My own wife, with an Afro-Euro-Indian heritage, christened with an African name, growing up in India, had to abbreviate her name because her peers and teachers mockingly pronounced her name. Ironically, my 'Indian mother' (that is, my wife's mother; I'm largely uncomfortable with the term, "mother-in-law") still pronounces my last name as "I-come-and-laugh-here"! Even further, in spite of the abundance of playful epistemologies in our naming rituals and the priorities of being hospitable to strangers, there are many Yoruba people I know who might prefer that their names are treated with palpable respect, or at least met with a degree of care and attention - even when a studiously exacting reproduction of the Yoruba tongue is not conceivably possible. So, whatever I write (here and elsewhere) is never to be interpreted through a universal lens, as an ultimate or secret truth that applies for all time. I invite diffractive thinking, where divergences and convergences, asymmetries, openings, and risky experimentation are privileged.

As such, what I call the "gift of mispronunciation" lies at the liminal middles between home and the diasporic world: it is a creative Yoruba-culture-inspired response to a globalizing contemporary modern ethic that is swiftly congealing around safety and correct pronunciation - one that expressly forbids getting it wrong, and is premised on full disclosure and recognition.

What this "gift" invites us to notice is that it is not possible to be fully seen - and that we never meet each other, not fully. Instead we co-invent the other in the intra-activity of encounter. The decolonial heart of this "gift" notices that to be met is an opportunity to be undone, and that to insist on being fully formed on one's own terms prior to encounter is to risk being fully available - for to be fully available is to be decided, done with, and rendered instrumental to the longings of the imperial.

Naming can hurt, being misnamed can hurt more - but even the irritability of hurt is duplicitous, open, and already political. We are hurt with/in complex paradigms; hurt is not apolitical. The "gift of mispronunciation" - more than just a simple practice to adopt - feels to me like an open inquiry into the things identity can do and the limitations of being recognized. It suggests that the universe isn't composed of straight lines, that we need the peripheral to see, and that children learn by messing things up.

This has been my playful realization as a Yoruba person, the gift of my culture (where 'culture' is not a static image or coherent archive of values, but a field of intensities and dynamic movements): that to be misnamed might come with a risky opening, and that even names breathe.
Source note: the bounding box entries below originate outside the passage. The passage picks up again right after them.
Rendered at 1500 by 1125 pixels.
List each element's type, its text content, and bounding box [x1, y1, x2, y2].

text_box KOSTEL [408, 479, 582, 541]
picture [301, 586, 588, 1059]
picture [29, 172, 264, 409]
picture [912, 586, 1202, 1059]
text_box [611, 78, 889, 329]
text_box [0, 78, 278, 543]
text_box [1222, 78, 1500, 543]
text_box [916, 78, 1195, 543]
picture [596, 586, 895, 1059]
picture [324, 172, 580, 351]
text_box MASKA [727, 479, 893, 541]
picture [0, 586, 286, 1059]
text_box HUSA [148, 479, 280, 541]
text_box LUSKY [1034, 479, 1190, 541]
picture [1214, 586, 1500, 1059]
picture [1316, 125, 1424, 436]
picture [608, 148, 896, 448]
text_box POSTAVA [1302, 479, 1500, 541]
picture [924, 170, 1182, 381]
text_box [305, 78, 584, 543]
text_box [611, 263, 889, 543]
The Yoruba trickster god, Esu, was renamed Satan by the very hand of a converted Yoruba former slave and Anglican Bishop, Samuel Ajayi Crowther, who took it upon himself to translate the entire Bible to Yoruba - an impressive feat. Today, there are movements seeking to address this "error" - saying "Esu is not the Devil". I am not alone in thinking that Esu is probably more intrigued by the label than appalled.

What this "gift" invites us to notice is that it is not possible to be fully seen - and that we never meet each other, not fully. Instead we co-invent the other in the intra-activity of encounter.